Venezuela’s Maduro, foes head into crucial showdown
CARACAS, Venezuela (AP) — Venezuelan President Nicolas Maduro and his opponents face a crucial showdown Thursday as the country’s opposition calls the first national strike since 2002 stoppage that failed to topple Maduro’s predecessor Hugo Chavez.
Fifteen years later, Chavez’s socialist party controls vast swathes of the Venezuelan economy, making it harder to bring the country to a halt. Easing the opposition’s task is the fact that much of the economy is already faltering, hamstrung by a plunge in oil prices and years of corruption and mismanagement.

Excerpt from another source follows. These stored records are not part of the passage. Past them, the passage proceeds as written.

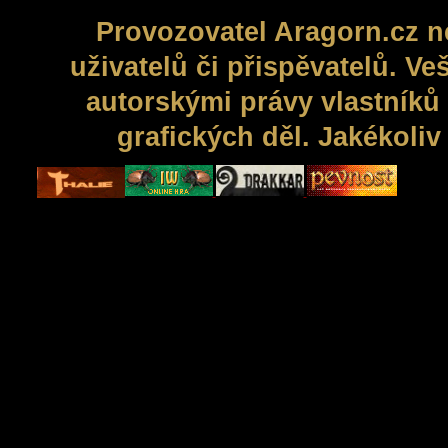
Provozovatel Aragorn.cz n
uživatelů či přispěvatelů. V
autorskými právy vlastníků 
grafických děl. Jakékoli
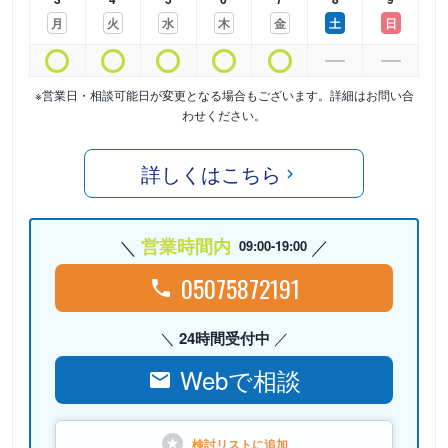
月
火
水
木
金
土
日
※営業日・相談可能日が変更となる場合もございます。詳細はお問い合
わせください。
詳しくはこちら
営業時間内
09:00-19:00
05075872191
24時間受付中
Webで相談
検討リストに
追加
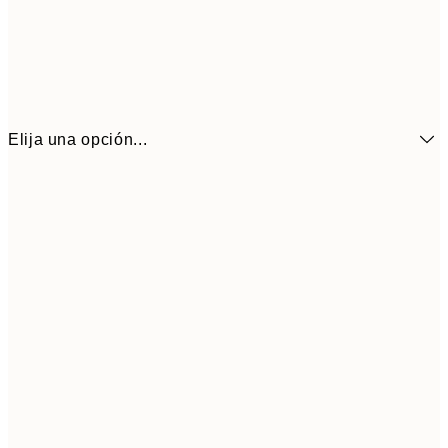
Elija una opción...
6,
21x30 cm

The 24-hour strike is meant to begin at 6 a.m. as an expression of national disapproval of Maduro’s plan to convene a constitutional assembly that would reshape the Venezuelan system to consolidate the ruling party’s power over the few institutions that remain outside its control. The opposition is boycotting a July 30 election to select members of the assembly.

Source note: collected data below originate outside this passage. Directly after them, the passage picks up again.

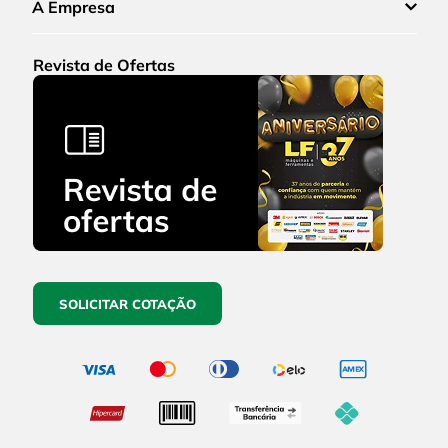
A Empresa
Revista de Ofertas
SOLICITAR COTAÇÃO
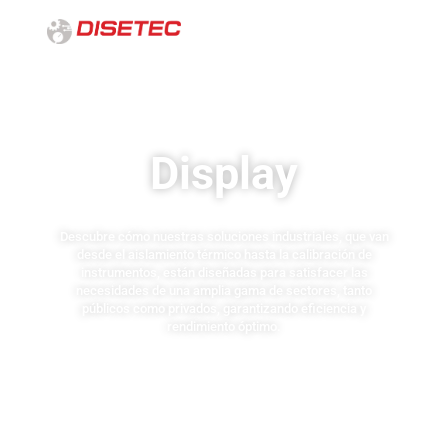
Display
Descubre cómo nuestras soluciones industriales, que van
desde el aislamiento térmico hasta la calibración de
instrumentos, están diseñadas para satisfacer las
necesidades de una amplia gama de sectores, tanto
públicos como privados, garantizando eficiencia y
rendimiento óptimo.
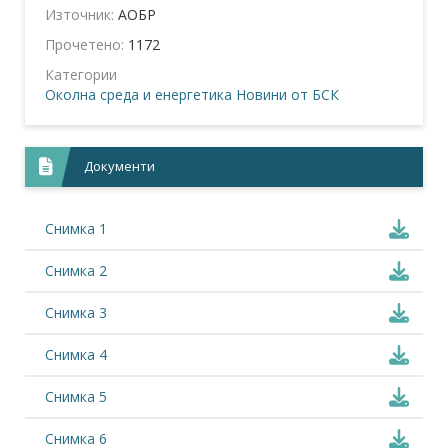
Източник:
АОБР
Прочетено:
1172
Категории
Околна среда и енергетика
Новини от БСК
Документи
Снимка 1
Снимка 2
Снимка 3
Снимка 4
Снимка 5
Снимка 6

The country’s largest business group, Fedecamaras, has cautiously avoided full endorsement of the strike but its members have told employees that they won’t be punished for coming to work. Fedecamaras played a central role in the months-long 2002-2003 strike that Chavez’s political rivals and opponents in Venezuela’s private business sector orchestrated in an attempt to topple him.